A major research project into whether marking without grades can boost pupils’ performance is looking for schools to participate.
The trial of FLASH Marking has been announced by the Education Endowment Foundation today, along with three other evaluations of programmes to boost pupils’ maths and English scores.
FLASH Marking has been developed by Meols Cop High School in Southport and aims to reduce teacher workload by making marking more focused.
Instead of grading work, teachers use an arrow to show if a child is below, working at or above their expected target, with codes such as CR meaning “creative original ideas” and V meaning “ambitious vocabulary needed” to let students see their strengths and weaknesses.
The school estimates that by using the system, teachers can now mark a set of Year 11 30-minute practice essays in an hour.

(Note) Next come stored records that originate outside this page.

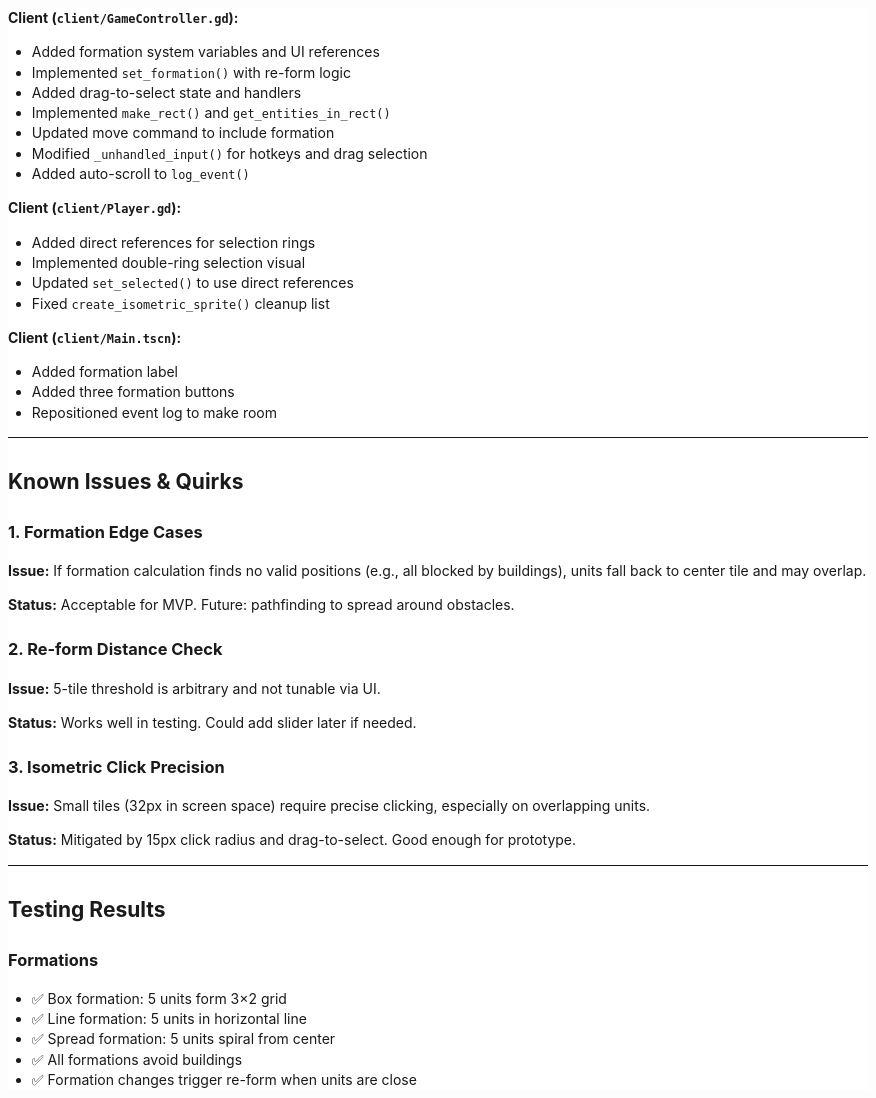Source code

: **Client (`client/GameController.gd`):**
- Added formation system variables and UI references
- Implemented `set_formation()` with re-form logic
- Added drag-to-select state and handlers
- Implemented `make_rect()` and `get_entities_in_rect()`
- Updated move command to include formation
- Modified `_unhandled_input()` for hotkeys and drag selection
- Added auto-scroll to `log_event()`

**Client (`client/Player.gd`):**
- Added direct references for selection rings
- Implemented double-ring selection visual
- Updated `set_selected()` to use direct references
- Fixed `create_isometric_sprite()` cleanup list

**Client (`client/Main.tscn`):**
- Added formation label
- Added three formation buttons
- Repositioned event log to make room

---

## Known Issues & Quirks

### 1. Formation Edge Cases
**Issue:** If formation calculation finds no valid positions (e.g., all blocked by buildings), units fall back to center tile and may overlap.

**Status:** Acceptable for MVP. Future: pathfinding to spread around obstacles.

### 2. Re-form Distance Check
**Issue:** 5-tile threshold is arbitrary and not tunable via UI.

**Status:** Works well in testing. Could add slider later if needed.

### 3. Isometric Click Precision
**Issue:** Small tiles (32px in screen space) require precise clicking, especially on overlapping units.

**Status:** Mitigated by 15px click radius and drag-to-select. Good enough for prototype.

---

## Testing Results

### Formations
- ✅ Box formation: 5 units form 3×2 grid
- ✅ Line formation: 5 units in horizontal line
- ✅ Spread formation: 5 units spiral from center
- ✅ All formations avoid buildings
- ✅ Formation changes trigger re-form when units are close
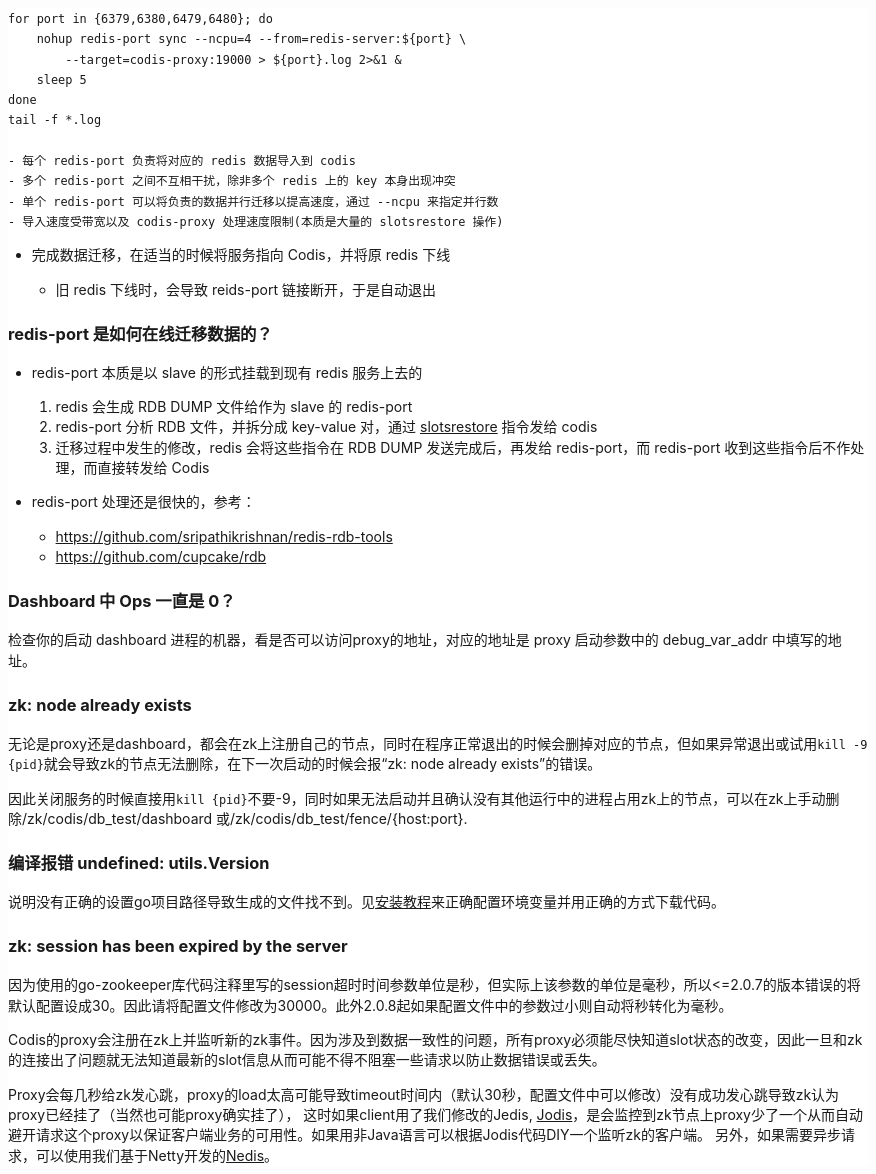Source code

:   	for port in {6379,6380,6479,6480}; do
  		nohup redis-port sync --ncpu=4 --from=redis-server:${port} \
  			--target=codis-proxy:19000 > ${port}.log 2>&1 &
  		sleep 5
  	done
  	tail -f *.log

    - 每个 redis-port 负责将对应的 redis 数据导入到 codis
    - 多个 redis-port 之间不互相干扰，除非多个 redis 上的 key 本身出现冲突
    - 单个 redis-port 可以将负责的数据并行迁移以提高速度，通过 --ncpu 来指定并行数
    - 导入速度受带宽以及 codis-proxy 处理速度限制(本质是大量的 slotsrestore 操作)

+ 完成数据迁移，在适当的时候将服务指向 Codis，并将原 redis 下线

    - 旧 redis 下线时，会导致 reids-port 链接断开，于是自动退出

### redis-port 是如何在线迁移数据的？

+ redis-port 本质是以 slave 的形式挂载到现有 redis 服务上去的

    1. redis 会生成 RDB DUMP 文件给作为 slave 的 redis-port
    2. redis-port 分析 RDB 文件，并拆分成 key-value 对，通过 [slotsrestore](https://github.com/CodisLabs/codis/blob/master/doc/redis_change_zh.md#slotsrestore-key1-ttl1-val1-key2-ttl2-val2-) 指令发给 codis
    3. 迁移过程中发生的修改，redis 会将这些指令在 RDB DUMP 发送完成后，再发给 redis-port，而 redis-port 收到这些指令后不作处理，而直接转发给 Codis

+ redis-port 处理还是很快的，参考：
    - https://github.com/sripathikrishnan/redis-rdb-tools
    - https://github.com/cupcake/rdb

### Dashboard 中 Ops 一直是 0？

检查你的启动 dashboard 进程的机器，看是否可以访问proxy的地址，对应的地址是 proxy 启动参数中的 debug_var_addr 中填写的地址。

###  zk: node already exists
无论是proxy还是dashboard，都会在zk上注册自己的节点，同时在程序正常退出的时候会删掉对应的节点，但如果异常退出或试用`kill -9 {pid}`就会导致zk的节点无法删除，在下一次启动的时候会报“zk: node already exists”的错误。

因此关闭服务的时候直接用`kill {pid}`不要-9，同时如果无法启动并且确认没有其他运行中的进程占用zk上的节点，可以在zk上手动删除/zk/codis/db_test/dashboard 或/zk/codis/db_test/fence/{host:port}.

### 编译报错  undefined: utils.Version
说明没有正确的设置go项目路径导致生成的文件找不到。见[安装教程](https://github.com/CodisLabs/codis/blob/master/doc/tutorial_zh.md#build-codis-proxy--codis-config)来正确配置环境变量并用正确的方式下载代码。

### zk: session has been expired by the server
因为使用的go-zookeeper库代码注释里写的session超时时间参数单位是秒，但实际上该参数的单位是毫秒，所以<=2.0.7的版本错误的将默认配置设成30。因此请将配置文件修改为30000。此外2.0.8起如果配置文件中的参数过小则自动将秒转化为毫秒。

Codis的proxy会注册在zk上并监听新的zk事件。因为涉及到数据一致性的问题，所有proxy必须能尽快知道slot状态的改变，因此一旦和zk的连接出了问题就无法知道最新的slot信息从而可能不得不阻塞一些请求以防止数据错误或丢失。

Proxy会每几秒给zk发心跳，proxy的load太高可能导致timeout时间内（默认30秒，配置文件中可以修改）没有成功发心跳导致zk认为proxy已经挂了（当然也可能proxy确实挂了），
这时如果client用了我们修改的Jedis, [Jodis](https://github.com/CodisLabs/jodis)，是会监控到zk节点上proxy少了一个从而自动避开请求这个proxy以保证客户端业务的可用性。如果用非Java语言可以根据Jodis代码DIY一个监听zk的客户端。
另外，如果需要异步请求，可以使用我们基于Netty开发的[Nedis](https://github.com/CodisLabs/nedis)。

The EEF has awarded £355,300 to trial and evaluate the scheme with 12,500 pupils in 100 schools.
'Breaking the cycle of disadvantage'
There is also money for trials of an app which sends activities and tips on child development to parents of children aged 2-6. Parents taking part in the trial of the EasyPeasy app will be sent short video clips which give them ideas of games to play with their child.
A previous small trial of the programme, funded through the Sutton Trust, found that parents taking part reported improvements in their child’s ability to persist at difficult tasks and work things out for themselves. The £359,824 trial, conducted with 8,840 children, will also measure language and communication skills.
“We know that the attainment gap between the richest and the poorest pupils begins before they’ve even started school. Tackling this disparity early on is critical to breaking the cycle of disadvantage and improving social mobility.
“But it can be difficult to get parents involved in their child’s learning. EasyPeasy is an inexpensive app that encourages positive play and interaction with children at home. After early promising results, our trial will find out if this could be an effective way of improving parental engagement,” Sir Kevan Collins, chief executive of the EEF, said.
A digital maths app, onebillion:app-based maths learning, which helps 5 and 6-year-olds work through maths exercises at their own pace, will also be trialled with 1,200 pupils at a cost of £227,000. And the Education Development Trust’s school partnership programme, which helps schools set up school-to-school support, has £721,533 for a trial involving 300 schools.